Mazzata per Ivanov Hristov e per l'aversano Clemente Cipresso, accusati dell'omicidio del 20enne albanese Aurel Xhili e del tentato omicidio di un giovane di Casapesenna. La Corte d'Assise di Napoli, presieduta dal giudice Barbarano ha inflitto 30 anni per Hristov e 18 anni per Cipresso, per il quale è stata applicata una pena più alta rispetto alle richieste della Procura. 

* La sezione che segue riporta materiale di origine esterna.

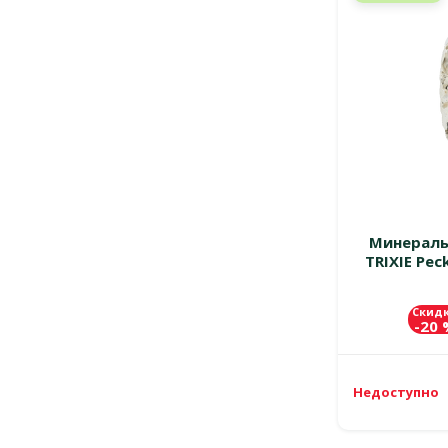
Минераль
TRIXIE Pec
Скид
-20
Недоступно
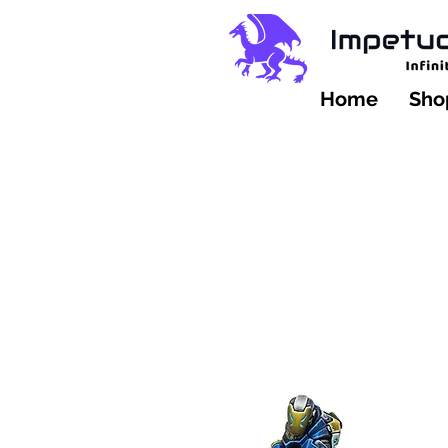
Home
Shop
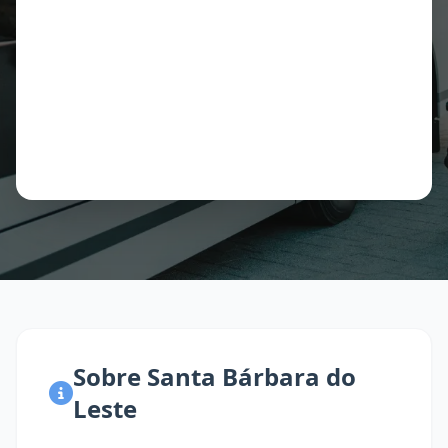
Sobre Santa Bárbara do
Leste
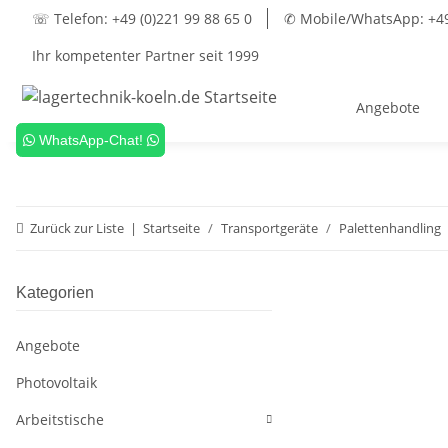
☏ Telefon: +49 (0)221 99 88 65 0
✆ Mobile/WhatsApp: +49 
Ihr kompetenter Partner seit 1999
Angebote
WhatsApp-Chat!
Zurück zur Liste
Startseite
Transportgeräte
Palettenhandling
Kategorien
Angebote
Photovoltaik
Arbeitstische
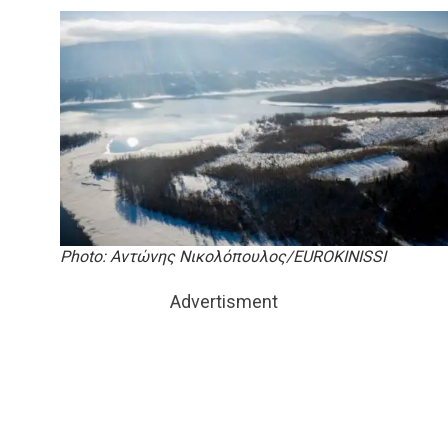
Photo: Αντώνης Νικολόπουλος/EUROKINISSI
Advertisment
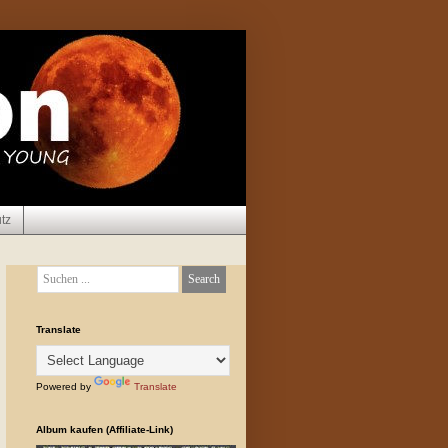
tz
Translate
Powered by
Translate
Album kaufen (Affiliate-Link)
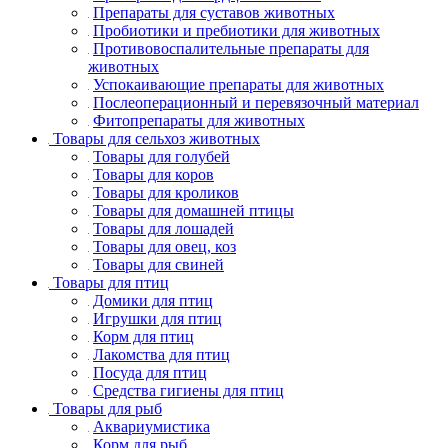
Препараты для суставов животных
Пробиотики и пребиотики для животных
Противовоспалительные препараты для
животных
Успокаивающие препараты для животных
Послеоперационный и перевязочный материал
Фитопрепараты для животных
Товары для сельхоз животных
Товары для голубей
Товары для коров
Товары для кроликов
Товары для домашней птицы
Товары для лошадей
Товары для овец, коз
Товары для свиней
Товары для птиц
Домики для птиц
Игрушки для птиц
Корм для птиц
Лакомства для птиц
Посуда для птиц
Средства гигиены для птиц
Товары для рыб
Аквариумистика
Корм для рыб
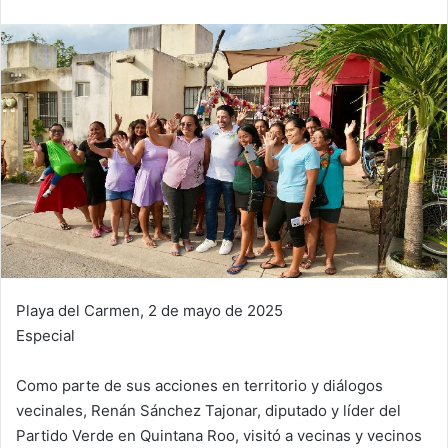
Playa del Carmen, 2 de mayo de 2025
Especial
Como parte de sus acciones en territorio y diálogos
vecinales, Renán Sánchez Tajonar, diputado y líder del
Partido Verde en Quintana Roo, visitó a vecinas y vecinos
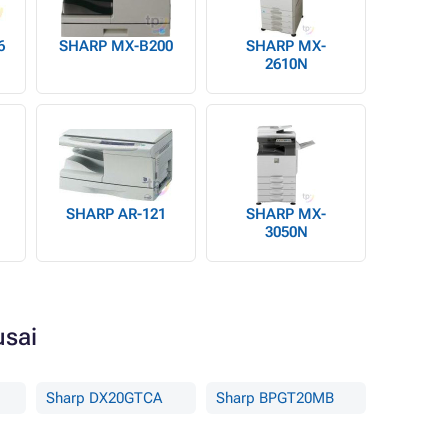
6
SHARP MX-B200
SHARP MX-
2610N
SHARP AR-121
SHARP MX-
3050N
usai
Sharp DX20GTCA
Sharp BPGT20MB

Questo il verdetto per il delitto di via Campanello a Teverola. Secondo quanto ricostruito Hristov insieme a Xhili tentò di rapinare una coppietta di Casapesenna, appartata per un momento di intimità. Il giovane rapinato reagì. Ne nacque una colluttazione con Xhili. Hristov, a quel punto, esplose dei colpi di pistola che ferirono gravemente ad una gamba il ragazzo di Casapesenna mentre Xhili venne centrato al cuore, morendo pochi secondi dopo. Cipresso, che accompagnò i due rapinatori sul posto della rapina, era accusato di concorso anomalo in omicidio. 

Il giudice ha anche disposto il risarcimento per il ragazzo di Casapesenna, costituitosi parte civile con l'avvocato Guido Diana. I due imputati erano assistiti dagli avvocati Gaetano Orabona e Patrizio Della Volpe.